Dive Brief:
- For the second time in a month, the Federal Trade Commission has entered into agreements with companies to end their use of noncompete agreements for mainly lower-level employees.
- Prudential Security and Prudential Command, affiliated companies based in Taylor, Michigan, were using noncompetes to prevent security guards and other employees from joining competitors or starting their own security businesses.
- The FTC said the companies could have used less restrictive ways to prevent the loss of trade secrets if that was their concern. “Any possible legitimate objectives of respondents’ conduct as alleged herein could have been achieved through significantly less restrictive means, including, for example, by entering confidentiality agreements that prohibited disclosure of any confidential information,” the FTC said in its complaint.
Dive Insight:
By requiring their employees, most of them security guards earning at or near minimum wage, to sign noncompetes, the companies were leveraging their disproportionate bargaining power to make it hard for workers to leave for better pay or improved working conditions, the FTC said.
Thousands of employees were unfairly restricted by the agreements over several years, according to the agency.
Employees and former employees that violated the noncompetes faced significant penalties, as much as $100,000.
The companies were acquired by another company last year, which lifted the noncompetes for employees who were working for the companies at the time of the transaction and stayed on under the new ownership.
The FTC order will mainly benefit employees who left the companies before the acquisition and are still subject to the noncompetes despite the change in ownership.
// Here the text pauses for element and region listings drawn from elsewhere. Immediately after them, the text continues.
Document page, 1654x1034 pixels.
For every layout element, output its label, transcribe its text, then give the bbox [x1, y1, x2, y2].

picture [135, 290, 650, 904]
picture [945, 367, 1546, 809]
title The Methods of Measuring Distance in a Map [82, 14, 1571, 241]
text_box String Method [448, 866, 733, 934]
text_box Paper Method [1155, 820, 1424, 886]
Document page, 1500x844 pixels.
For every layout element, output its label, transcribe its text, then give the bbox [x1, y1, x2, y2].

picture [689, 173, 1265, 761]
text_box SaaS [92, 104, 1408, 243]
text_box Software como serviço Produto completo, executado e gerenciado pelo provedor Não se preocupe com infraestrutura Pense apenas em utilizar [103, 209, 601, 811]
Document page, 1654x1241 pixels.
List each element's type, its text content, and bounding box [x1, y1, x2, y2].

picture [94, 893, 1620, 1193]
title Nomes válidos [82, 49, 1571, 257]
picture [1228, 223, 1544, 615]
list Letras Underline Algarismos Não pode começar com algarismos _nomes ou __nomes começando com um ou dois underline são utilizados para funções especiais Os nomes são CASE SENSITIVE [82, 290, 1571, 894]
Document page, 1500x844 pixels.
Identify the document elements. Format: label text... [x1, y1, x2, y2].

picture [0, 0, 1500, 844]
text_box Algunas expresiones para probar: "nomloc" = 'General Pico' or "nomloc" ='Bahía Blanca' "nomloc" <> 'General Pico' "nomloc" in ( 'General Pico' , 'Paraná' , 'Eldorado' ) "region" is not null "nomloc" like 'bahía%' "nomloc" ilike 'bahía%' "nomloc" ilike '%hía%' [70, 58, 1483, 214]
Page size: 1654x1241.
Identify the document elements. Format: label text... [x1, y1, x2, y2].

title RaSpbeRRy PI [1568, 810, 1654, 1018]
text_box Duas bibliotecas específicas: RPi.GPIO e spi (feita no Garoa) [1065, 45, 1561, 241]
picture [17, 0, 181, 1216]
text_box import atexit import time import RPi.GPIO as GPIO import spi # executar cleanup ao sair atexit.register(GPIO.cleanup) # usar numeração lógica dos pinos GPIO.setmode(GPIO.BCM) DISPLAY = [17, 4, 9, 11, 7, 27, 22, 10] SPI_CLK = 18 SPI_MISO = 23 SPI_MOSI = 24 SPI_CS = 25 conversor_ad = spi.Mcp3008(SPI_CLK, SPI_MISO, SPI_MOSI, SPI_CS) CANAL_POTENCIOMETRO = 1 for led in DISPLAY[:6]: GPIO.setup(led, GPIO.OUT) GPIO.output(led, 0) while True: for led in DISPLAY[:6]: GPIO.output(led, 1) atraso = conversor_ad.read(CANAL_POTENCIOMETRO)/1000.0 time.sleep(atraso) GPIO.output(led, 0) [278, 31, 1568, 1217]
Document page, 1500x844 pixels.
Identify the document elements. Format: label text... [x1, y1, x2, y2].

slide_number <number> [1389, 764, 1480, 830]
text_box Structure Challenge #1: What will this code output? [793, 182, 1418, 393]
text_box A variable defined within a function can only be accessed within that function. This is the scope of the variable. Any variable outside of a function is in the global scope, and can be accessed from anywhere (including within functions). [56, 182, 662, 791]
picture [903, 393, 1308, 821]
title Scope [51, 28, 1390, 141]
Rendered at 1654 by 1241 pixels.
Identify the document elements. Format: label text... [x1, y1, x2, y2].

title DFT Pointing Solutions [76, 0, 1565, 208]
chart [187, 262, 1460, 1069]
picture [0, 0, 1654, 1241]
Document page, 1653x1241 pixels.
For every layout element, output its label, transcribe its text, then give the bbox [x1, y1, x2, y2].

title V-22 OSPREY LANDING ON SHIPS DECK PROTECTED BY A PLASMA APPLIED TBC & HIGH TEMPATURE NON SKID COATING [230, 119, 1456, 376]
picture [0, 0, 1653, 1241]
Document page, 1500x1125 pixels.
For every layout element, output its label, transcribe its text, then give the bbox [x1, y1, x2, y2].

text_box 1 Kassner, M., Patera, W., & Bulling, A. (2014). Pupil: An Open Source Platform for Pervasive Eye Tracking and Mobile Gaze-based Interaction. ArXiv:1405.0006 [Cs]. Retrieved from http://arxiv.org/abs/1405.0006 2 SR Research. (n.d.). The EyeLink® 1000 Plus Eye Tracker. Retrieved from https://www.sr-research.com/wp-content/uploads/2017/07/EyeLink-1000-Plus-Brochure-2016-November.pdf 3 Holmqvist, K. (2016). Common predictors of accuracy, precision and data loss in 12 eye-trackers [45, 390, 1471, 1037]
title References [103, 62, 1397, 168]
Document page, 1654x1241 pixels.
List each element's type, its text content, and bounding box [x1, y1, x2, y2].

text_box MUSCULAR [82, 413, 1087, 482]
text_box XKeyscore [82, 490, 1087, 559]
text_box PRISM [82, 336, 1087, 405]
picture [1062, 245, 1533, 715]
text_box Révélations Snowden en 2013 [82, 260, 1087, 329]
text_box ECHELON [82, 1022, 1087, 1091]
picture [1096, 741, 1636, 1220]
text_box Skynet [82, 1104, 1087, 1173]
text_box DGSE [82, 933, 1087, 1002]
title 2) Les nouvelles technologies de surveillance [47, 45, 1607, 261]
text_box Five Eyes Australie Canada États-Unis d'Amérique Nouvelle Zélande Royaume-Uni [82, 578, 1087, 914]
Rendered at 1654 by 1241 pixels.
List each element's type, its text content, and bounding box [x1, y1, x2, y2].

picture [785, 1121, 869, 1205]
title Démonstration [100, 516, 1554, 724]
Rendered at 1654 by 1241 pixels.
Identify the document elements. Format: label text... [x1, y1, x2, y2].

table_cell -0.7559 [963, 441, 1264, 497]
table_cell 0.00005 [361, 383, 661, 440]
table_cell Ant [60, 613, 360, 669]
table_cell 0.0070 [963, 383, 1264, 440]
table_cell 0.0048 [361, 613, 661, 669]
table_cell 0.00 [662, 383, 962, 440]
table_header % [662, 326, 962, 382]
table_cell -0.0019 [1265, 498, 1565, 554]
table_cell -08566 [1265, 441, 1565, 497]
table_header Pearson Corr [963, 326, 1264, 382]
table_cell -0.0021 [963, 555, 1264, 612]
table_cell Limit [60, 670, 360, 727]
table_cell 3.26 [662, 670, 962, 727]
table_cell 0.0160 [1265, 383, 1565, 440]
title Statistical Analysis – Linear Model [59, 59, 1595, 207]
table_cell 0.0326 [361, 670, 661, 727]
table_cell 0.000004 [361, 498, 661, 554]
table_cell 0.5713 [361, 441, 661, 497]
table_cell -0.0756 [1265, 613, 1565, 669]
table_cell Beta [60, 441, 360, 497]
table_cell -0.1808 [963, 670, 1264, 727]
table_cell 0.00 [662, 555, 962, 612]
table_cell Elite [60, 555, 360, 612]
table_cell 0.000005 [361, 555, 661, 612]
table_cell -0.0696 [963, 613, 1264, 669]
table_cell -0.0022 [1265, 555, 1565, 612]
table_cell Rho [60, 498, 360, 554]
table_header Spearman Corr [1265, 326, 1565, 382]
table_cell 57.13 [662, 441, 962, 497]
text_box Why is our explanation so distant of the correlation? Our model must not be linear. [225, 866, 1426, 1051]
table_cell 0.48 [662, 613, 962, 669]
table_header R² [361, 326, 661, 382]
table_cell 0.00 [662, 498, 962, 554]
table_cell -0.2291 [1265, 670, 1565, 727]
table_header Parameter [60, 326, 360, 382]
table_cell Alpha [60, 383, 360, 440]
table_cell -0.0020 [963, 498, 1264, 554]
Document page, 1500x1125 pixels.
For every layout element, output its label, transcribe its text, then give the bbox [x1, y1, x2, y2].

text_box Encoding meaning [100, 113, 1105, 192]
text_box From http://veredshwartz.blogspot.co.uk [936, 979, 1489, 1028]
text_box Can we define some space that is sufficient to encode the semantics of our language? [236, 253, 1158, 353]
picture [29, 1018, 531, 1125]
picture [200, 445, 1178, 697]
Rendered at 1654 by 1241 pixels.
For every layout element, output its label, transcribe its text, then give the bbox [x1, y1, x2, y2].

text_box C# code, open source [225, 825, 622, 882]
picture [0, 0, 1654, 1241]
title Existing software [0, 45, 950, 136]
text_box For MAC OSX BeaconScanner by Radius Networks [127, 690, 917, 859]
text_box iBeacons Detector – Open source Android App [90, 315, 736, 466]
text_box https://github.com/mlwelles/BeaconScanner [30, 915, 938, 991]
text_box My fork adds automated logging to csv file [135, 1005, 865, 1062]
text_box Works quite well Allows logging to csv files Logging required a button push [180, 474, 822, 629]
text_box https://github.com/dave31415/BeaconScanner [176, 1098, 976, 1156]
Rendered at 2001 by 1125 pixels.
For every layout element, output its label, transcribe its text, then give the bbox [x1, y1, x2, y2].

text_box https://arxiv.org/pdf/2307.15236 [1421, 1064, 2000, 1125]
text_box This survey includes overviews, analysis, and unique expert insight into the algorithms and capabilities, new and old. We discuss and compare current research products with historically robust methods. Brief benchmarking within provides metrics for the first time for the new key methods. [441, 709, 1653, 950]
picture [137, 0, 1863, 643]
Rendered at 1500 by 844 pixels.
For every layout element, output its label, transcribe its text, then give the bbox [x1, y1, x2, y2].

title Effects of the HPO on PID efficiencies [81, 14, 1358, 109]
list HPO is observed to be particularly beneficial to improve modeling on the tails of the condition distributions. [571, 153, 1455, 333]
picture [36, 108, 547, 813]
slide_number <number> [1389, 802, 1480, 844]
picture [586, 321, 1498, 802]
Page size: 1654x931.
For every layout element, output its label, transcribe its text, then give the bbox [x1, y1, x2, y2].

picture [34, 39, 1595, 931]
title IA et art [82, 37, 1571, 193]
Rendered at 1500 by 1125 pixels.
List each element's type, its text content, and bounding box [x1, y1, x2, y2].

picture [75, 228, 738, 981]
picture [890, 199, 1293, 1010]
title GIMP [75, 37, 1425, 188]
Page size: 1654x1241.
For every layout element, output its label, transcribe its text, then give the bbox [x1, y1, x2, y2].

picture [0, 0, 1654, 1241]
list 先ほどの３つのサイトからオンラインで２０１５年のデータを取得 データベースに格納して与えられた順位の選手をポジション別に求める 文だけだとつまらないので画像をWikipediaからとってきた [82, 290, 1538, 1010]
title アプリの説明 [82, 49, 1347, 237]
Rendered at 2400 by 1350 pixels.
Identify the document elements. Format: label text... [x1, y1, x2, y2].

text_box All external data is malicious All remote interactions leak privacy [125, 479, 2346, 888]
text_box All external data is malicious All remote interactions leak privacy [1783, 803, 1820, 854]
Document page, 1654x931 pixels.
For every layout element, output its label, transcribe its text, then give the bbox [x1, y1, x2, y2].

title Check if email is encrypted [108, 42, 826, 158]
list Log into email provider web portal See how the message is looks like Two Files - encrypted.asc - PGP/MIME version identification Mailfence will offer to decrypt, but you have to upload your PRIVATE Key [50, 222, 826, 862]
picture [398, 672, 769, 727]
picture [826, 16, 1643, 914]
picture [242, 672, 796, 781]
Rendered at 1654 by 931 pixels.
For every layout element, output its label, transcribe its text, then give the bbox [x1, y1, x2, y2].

“Approximately 1,500 of [Prudential companies’] former employees are still subject to noncompete agreements,” the FTC said. “These agreements enable respondents to attempt to block former employees from working for any other security guard company for two years.”
The FTC order requires the companies to keep records and report on their compliance efforts for a number of years to help the agency ensure the ban on noncompetes is being honored. In agreeing to the terms of the order, the companies aren’t admitting they violated unfair practices laws under Section 5 of the Federal Trade Commission Act.
The FTC three weeks ago entered into similar agreements with two of the largest glass companies in the United States to stop requiring their employees to sign noncompetes.